Brussels – Will bird flu become the new COVID-19? A scenario one wants to rule out, but certainly the European Commission is uneasy. The mutated version of the H5N1 virus that has already been passed from animals to humans in the United States activates the EU executive and the relevant security agencies. “The Commission prepares for the threat represented by the H5N1 circulation viruses in mammals,” Health Commissioner Oliver Varhely acknowledges in his response to the parliamentary question asking how the EU intends to respond to the risk of a new pandemic.
Varhely starts with a premise that is a must: at present, the avian influenza virus circulating in the United States “has not been detected in humans or cattle in the EU.” However, this is not a reason to remain calm. On the contrary, the von der Leyen team has asked the Food Safety Authority (EFSA) at the European Union Reference Laboratory (EURL, i.e., the Istituto zooprofilattico sperimentale delle Venezie) to “assess the risk of infection of dairy cows in the EU with the virus circulating in the US to explore actions in animals.”

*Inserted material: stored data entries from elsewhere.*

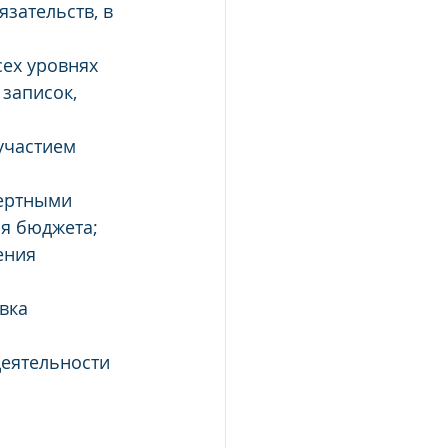
зательств, в 
ех уровнях 
записок,  
участием 
ертными  
я бюджета;
ения 
вка 
деятельности 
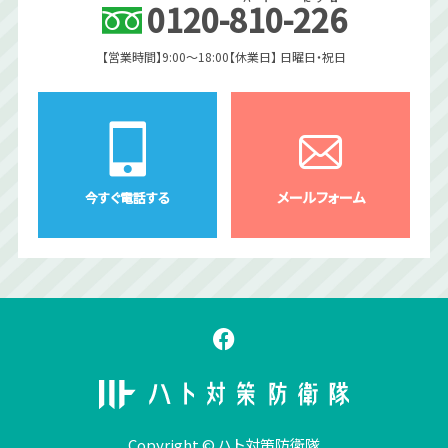
0120
-
810
-
226
【営業時間】9:00〜18:00
【休業日】 日曜日・祝日
メールフォーム
今すぐ電話する
Copyright © ハト対策防衛隊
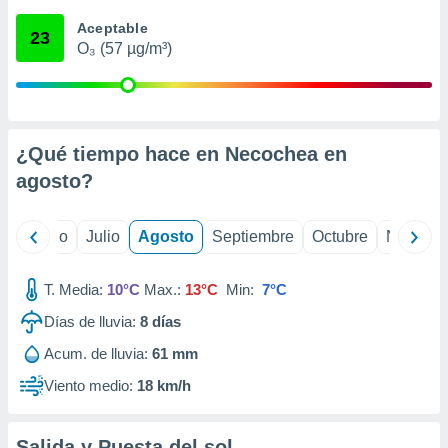
ados con el
 seleccionar
Aceptable
23
o.
O₃ (57 µg/m³)
calización
precisa e
ión mediante
, publicidad
¿Qué tiempo hace en Necochea en
agosto
?
dos,
 publicidad
,
yo
Junio
Julio
Agosto
Septiembre
Octubre
Noviemb
ón de
 desarrollo
s.
T. Media:
10°C
Max.:
13°C
Min:
7°C
tros 1199
Días de lluvia:
8
días
ios
Acum. de lluvia:
61 mm
Viento medio:
18 km/h
Salida y Puesta del sol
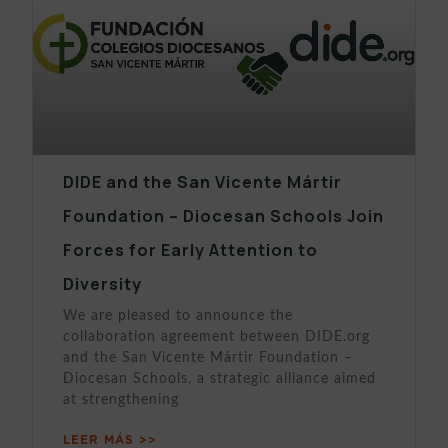
DIDE and the San Vicente Mártir
Foundation – Diocesan Schools Join
Forces for Early Attention to
Diversity
We are pleased to announce the
collaboration agreement between DIDE.org
and the San Vicente Mártir Foundation –
Diocesan Schools, a strategic alliance aimed
at strengthening
LEER MÁS >>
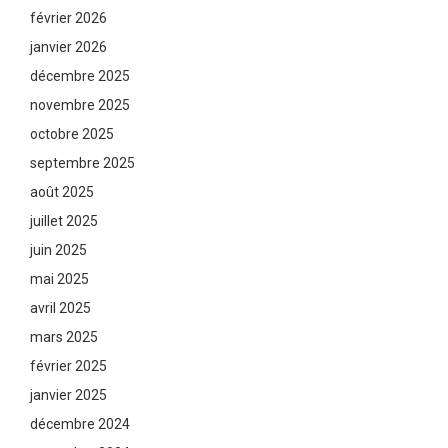
février 2026
janvier 2026
décembre 2025
novembre 2025
octobre 2025
septembre 2025
août 2025
juillet 2025
juin 2025
mai 2025
avril 2025
mars 2025
février 2025
janvier 2025
décembre 2024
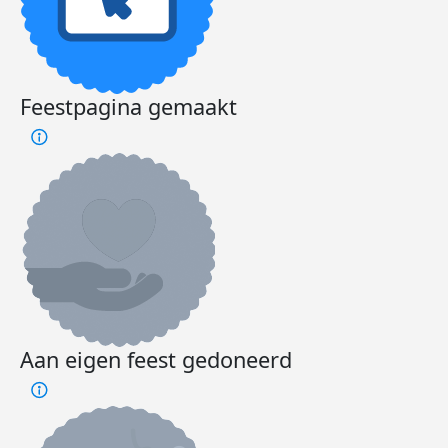
Feestpagina gemaakt
Aan eigen feest gedoneerd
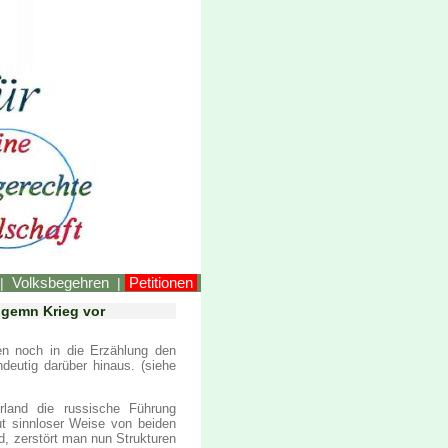
LINKEstmk
Volksbegehren
Petitionen
|
|
angemn Krieg vor
nen noch in die Erzählung den
deutig darüber hinaus. (siehe
rland die russische Führung
ut sinnloser Weise von beiden
, zerstört man nun Strukturen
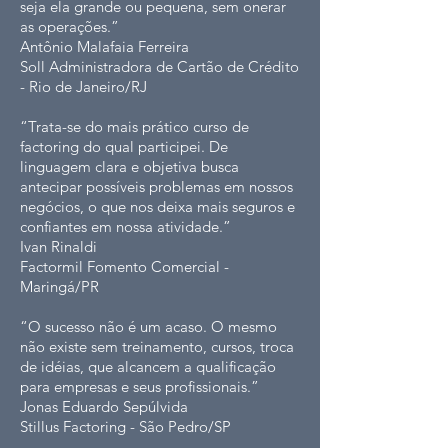
seja ela grande ou pequena, sem onerar
as operações.”
Antônio Malafaia Ferreira
Soll Administradora de Cartão de Crédito
- Rio de Janeiro/RJ
“Trata-se do mais prático curso de
factoring do qual participei. De
linguagem clara e objetiva busca
antecipar possíveis problemas em nossos
negócios, o que nos deixa mais seguros e
confiantes em nossa atividade.”
Ivan Rinaldi
Factormil Fomento Comercial -
Maringá/PR
“O sucesso não é um acaso. O mesmo
não existe sem treinamento, cursos, troca
de idéias, que alcancem a qualificação
para empresas e seus profissionais.”
Jonas Eduardo Sepúlvida
Stillus Factoring - São Pedro/SP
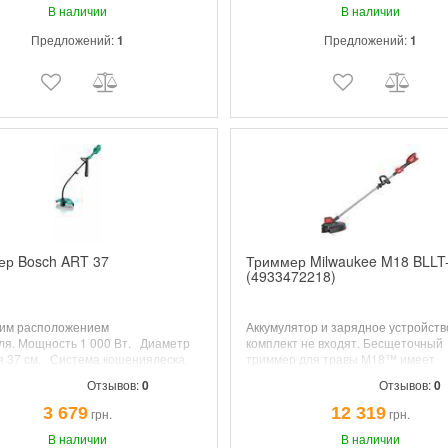
, вес 1.9кг
В наличии
В наличии
Предложений:
1
Предложений:
1
ер Bosch ART 37
Триммер Milwaukee M18 BLLT
(4933472218)
ним расположением
Аккумулятор и зарядное устройств
ля.
Мощность
1 000 Вт.
Диаметр
комплект не входят.
Бесщеточный
я
37 см.
Система кошения
леска.
триммер для травы M18™ имеет
р лески
2 мм.
Вес
4,6 кг.
мощность для очистки густых куст
Отзывов:
0
Отзывов:
0
и достигает полного газа менее че
секунду. До 4600 об/мин в первом
3 679
12 319
грн.
грн.
и 6200 об/мин во втором режиме. 2
В наличии
скоростной регулируемый триггер
В наличии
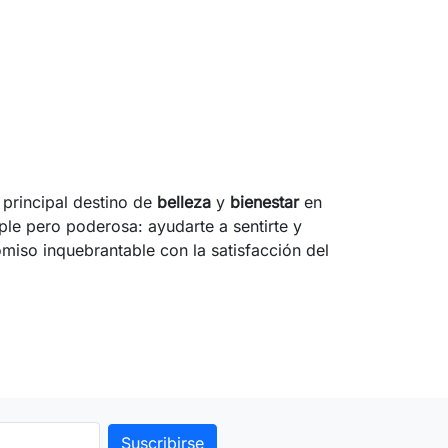
 principal destino de
belleza
y
bienestar
en
ple pero poderosa: ayudarte a sentirte y
miso inquebrantable con la satisfacción del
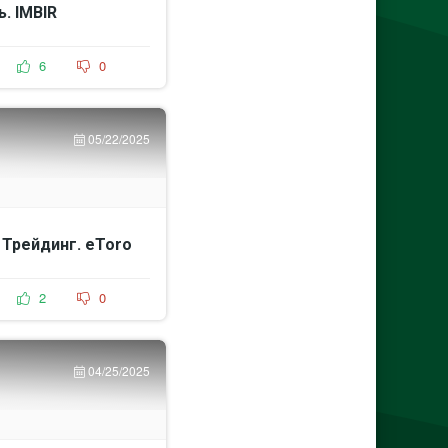
. IMBIR
6
0
05/22/2025
 Трейдинг. eToro
2
0
04/25/2025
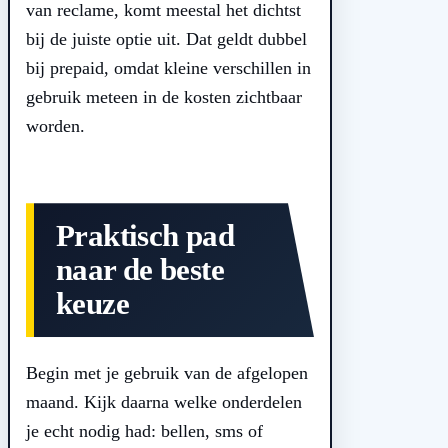
van reclame, komt meestal het dichtst
bij de juiste optie uit. Dat geldt dubbel
bij prepaid, omdat kleine verschillen in
gebruik meteen in de kosten zichtbaar
worden.
Praktisch pad
naar de beste
keuze
Begin met je gebruik van de afgelopen
maand. Kijk daarna welke onderdelen
je echt nodig had: bellen, sms of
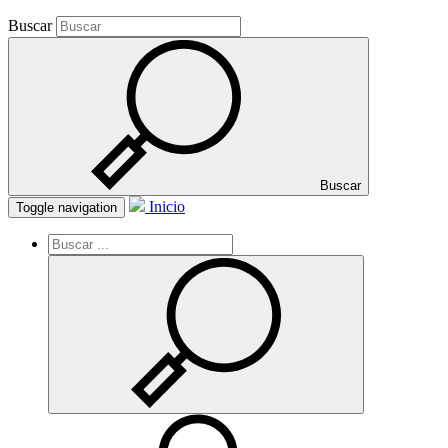
Buscar
Buscar
Inicio
Toggle navigation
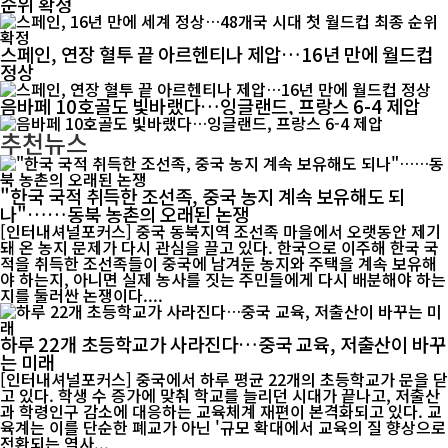
순위 확정
스페인, 연장 혈투 끝 아르헨티나 제압…16년 만에 월드컵
정상
음바페 10호골도 빛바랬다…잉글랜드, 프랑스 6-4 제압
추천뉴스
"한국 국적 취득한 조선족, 중국 농지 계속 보유해도 되
나"……동북 농촌의 오래된 논쟁
[인터내셔널포커스] 중국 동북지역 조선족 마을에서 오랫동안 제기
돼 온 농지 문제가 다시 관심을 끌고 있다. 한국으로 이주해 한국 국
적을 취득한 조선족들이 중국에 남겨둔 농지와 주택을 계속 보유해
야 하는지, 아니면 실제 농사를 짓는 주민들에게 다시 배분해야 하는
지를 둘러싼 논쟁이다....
하루 22개 초등학교가 사라진다…중국 교육, 저출산이 바꾸
는 미래
[인터내셔널포커스] 중국에서 하루 평균 22개의 초등학교가 문을 닫
고 있다. 학생 수 증가에 맞춰 학교를 늘리던 시대가 끝나고, 저출산
과 학령인구 감소에 대응하는 교육체계 재편이 본격화되고 있다. 교
육계는 이를 단순한 폐교가 아닌 '규모 확대에서 교육의 질 향상으로
전환되는 역사...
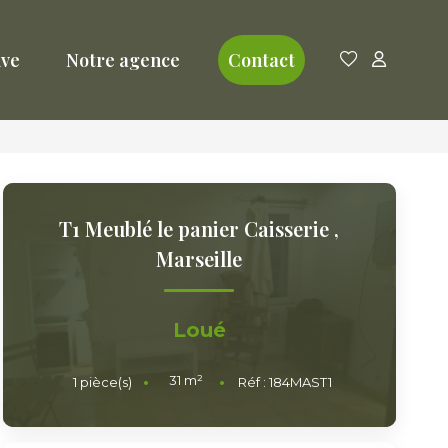
ive
Notre agence
Contact
T1 Meublé le panier Caisserie
,
Marseille
Loué
31
m²
1
pièce(s)
Réf :
184MAST1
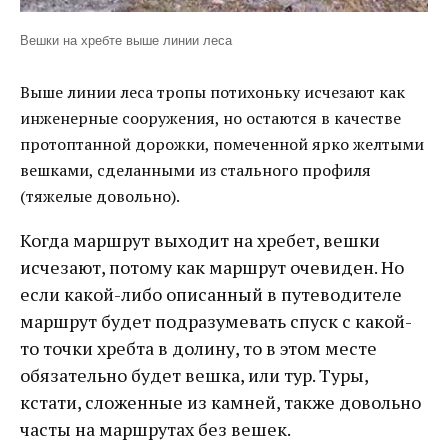
Вешки на хребте выше линии леса
Выше линии леса тропы потихоньку исчезают как
инженерные сооружения, но остаются в качестве
протоптанной дорожки, помеченной ярко желтыми
вешками, сделанными из стального профиля
(тяжелые довольно).
Когда маршрут выходит на хребет, вешки
исчезают, потому как маршрут очевиден. Но
если какой-либо описанный в путеводителе
маршрут будет подразумевать спуск с какой-
то точки хребта в долину, то в этом месте
обязательно будет вешка, или тур. Туры,
кстати, сложенные из камней, также довольно
часты на маршрутах без вешек.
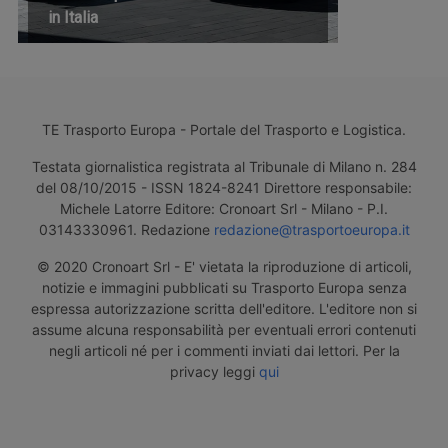
in Italia
TE Trasporto Europa - Portale del Trasporto e Logistica.
Testata giornalistica registrata al Tribunale di Milano n. 284
del 08/10/2015 - ISSN 1824-8241 Direttore responsabile:
Michele Latorre Editore: Cronoart Srl - Milano - P.I.
03143330961. Redazione
redazione@trasportoeuropa.it
© 2020 Cronoart Srl - E' vietata la riproduzione di articoli,
notizie e immagini pubblicati su Trasporto Europa senza
espressa autorizzazione scritta dell'editore. L'editore non si
assume alcuna responsabilità per eventuali errori contenuti
negli articoli né per i commenti inviati dai lettori. Per la
privacy leggi
qui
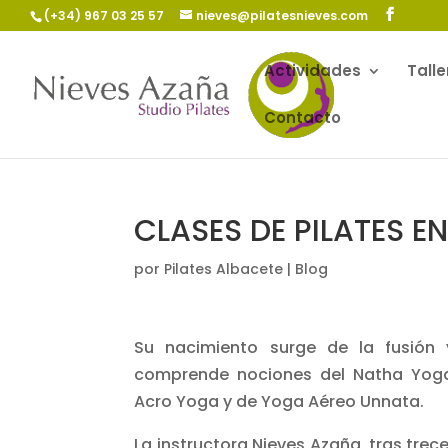
(+34) 967 03 25 57
nieves@pilatesnieves.com
Actividades
Talle
Contacto
CLASES DE PILATES E
por
Pilates Albacete
|
Blog
Su nacimiento surge de la fusión 
comprende nociones del Natha Yoga,
Acro Yoga y de Yoga Aéreo Unnata.
La instructora Nieves Azaña, tras trec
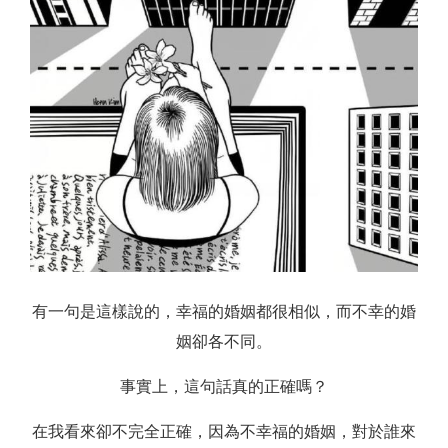
有一句是這樣說的，幸福的婚姻都很相似，而不幸的婚
姻卻各不同。
事實上，這句話真的正確嗎？
在我看來卻不完全正確，因為不幸福的婚姻，對於誰來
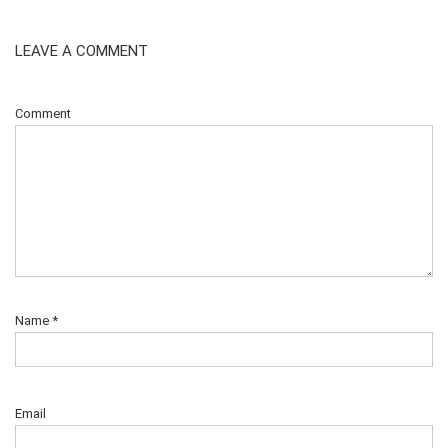
LEAVE A COMMENT
Comment
Name
*
Email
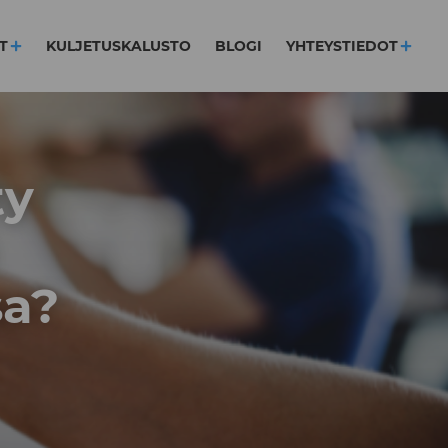
T
KULJETUSKALUSTO
BLOGI
YHTEYSTIEDOT
ty
sa?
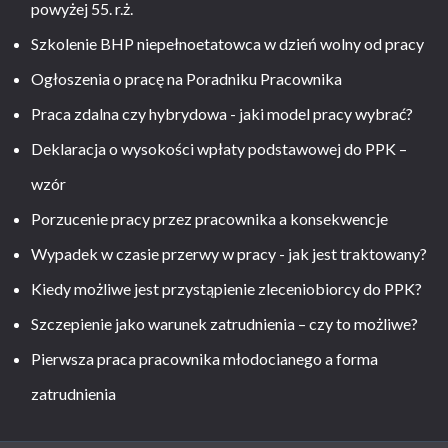
powyżej 55. r.ż.
Szkolenie BHP niepełnoetatowca w dzień wolny od pracy
Ogłoszenia o pracę na Poradniku Pracownika
Praca zdalna czy hybrydowa - jaki model pracy wybrać?
Deklaracja o wysokości wpłaty podstawowej do PPK –
wzór
Porzucenie pracy przez pracownika a konsekwencje
Wypadek w czasie przerwy w pracy - jak jest traktowany?
Kiedy możliwe jest przystąpienie zleceniobiorcy do PPK?
Szczepienie jako warunek zatrudnienia – czy to możliwe?
Pierwsza praca pracownika młodocianego a forma
zatrudnienia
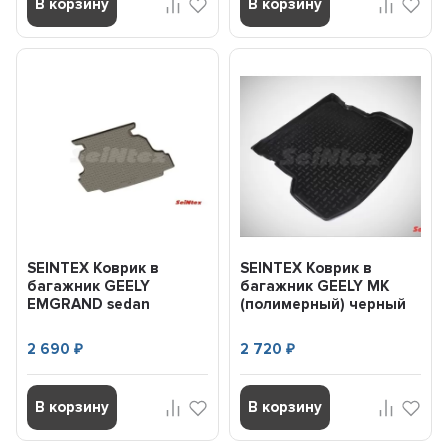
В корзину
В корзину
SEINTEX Коврик в
SEINTEX Коврик в
багажник GEELY
багажник GEELY MK
EMGRAND sedan
(полимерный) черный
(полимерный) черный
(шт) (2008-) 85294
(шт) (2018-...
2 690
2 720
₽
₽
В корзину
В корзину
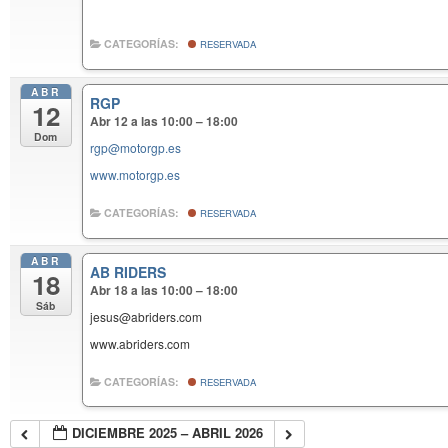
CATEGORÍAS:
RESERVADA
ABR
RGP
12
Abr 12 a las 10:00 – 18:00
Dom
rgp@motorgp.es
www.motorgp.es
CATEGORÍAS:
RESERVADA
ABR
AB RIDERS
18
Abr 18 a las 10:00 – 18:00
Sáb
jesus@abriders.com
www.abriders.com
CATEGORÍAS:
RESERVADA
DICIEMBRE 2025 – ABRIL 2026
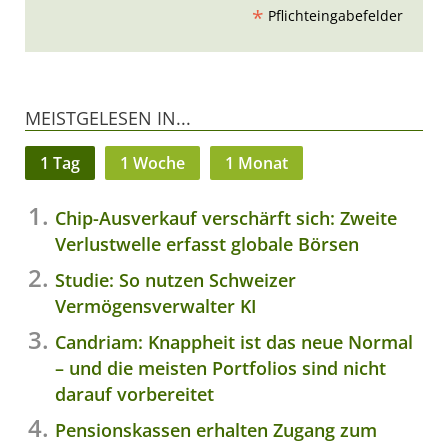
*
Pflichteingabefelder
MEISTGELESEN IN...
1 Tag
1 Woche
1 Monat
Chip-Ausverkauf verschärft sich: Zweite
Verlustwelle erfasst globale Börsen
Studie: So nutzen Schweizer
Vermögensverwalter KI
Candriam: Knappheit ist das neue Normal
– und die meisten Portfolios sind nicht
darauf vorbereitet
Pensionskassen erhalten Zugang zum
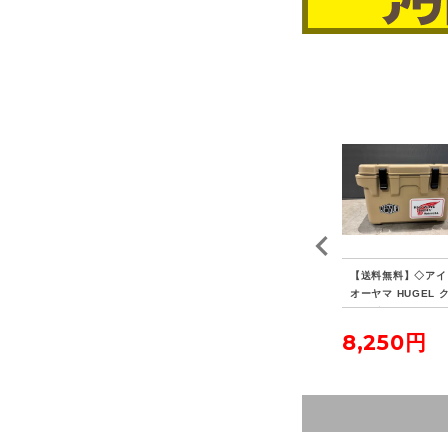
 P
【送料無料】◇HAVEN
【送料無料】◇FIELDO
【送料無料】◇アイ
ヴォ
TENT ヘブンテント XL
OR フィールドア アル
オーヤマ HUGEL 
フォレストグリーン
ミテントポール280 4本
ラーボックス 20L
連結 2本セット
23,100円
5,500円
8,250円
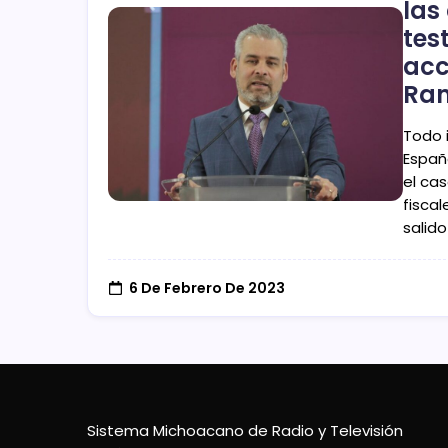
las
tes
acc
Ram
Todo 
Españ
el cas
fisca
salido
6 De Febrero De 2023
Sistema Michoacano de Radio y Televisión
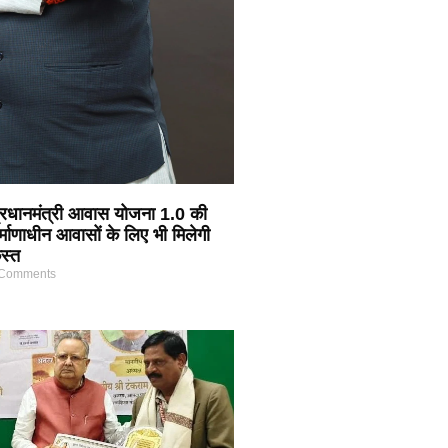
 प्रधानमंत्री आवास योजना 1.0 की
र्माणाधीन आवासों के लिए भी मिलेगी
स्त
Comments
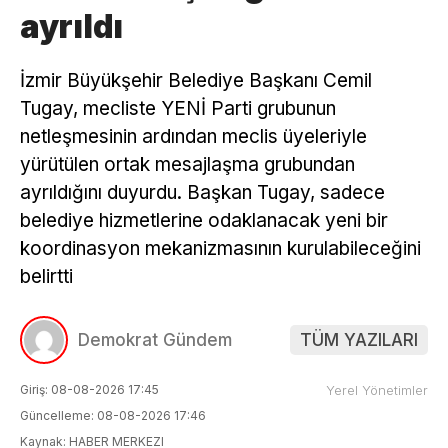
ayrıldı
İzmir Büyükşehir Belediye Başkanı Cemil
Tugay, mecliste YENİ Parti grubunun
netleşmesinin ardından meclis üyeleriyle
yürütülen ortak mesajlaşma grubundan
ayrıldığını duyurdu. Başkan Tugay, sadece
belediye hizmetlerine odaklanacak yeni bir
koordinasyon mekanizmasının kurulabileceğini
belirtti
Demokrat Gündem
TÜM YAZILARI
Giriş: 08-08-2026 17:45
Yerel Yönetimler
Güncelleme: 08-08-2026 17:46
Kaynak: HABER MERKEZI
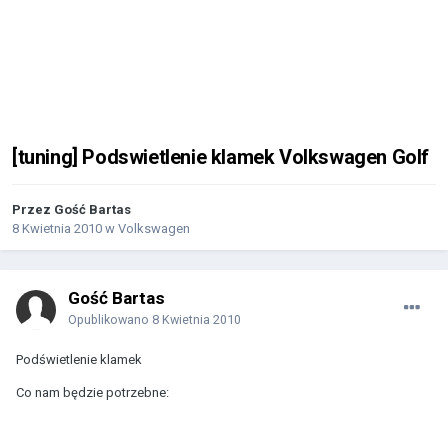
[tuning] Podswietlenie klamek Volkswagen Golf
Przez Gość Bartas
8 Kwietnia 2010
w
Volkswagen
Gość Bartas
Opublikowano
8 Kwietnia 2010
Podświetlenie klamek
Co nam będzie potrzebne:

The Commission also asked the two bodies, along with the Centers for Disease Control and Prevention (ECDC), to closely monitor the situation from an epidemiological point of view, and thus contagions, and disease evolution: mutations and variants.
If the European Union takes action, so must the states, and even more so. Varhely recalls that the EU program for avian influenza surveillance leaves it up to national authorities to monitor wild or farmed mammals when the epidemiological situation indicates that they could pose a health risk to animals and humans. The EU as a whole, therefore, is beginning to prepare for a worst that it wants to avoid, lest it repeat the 2015 crisis or the 2021 wave.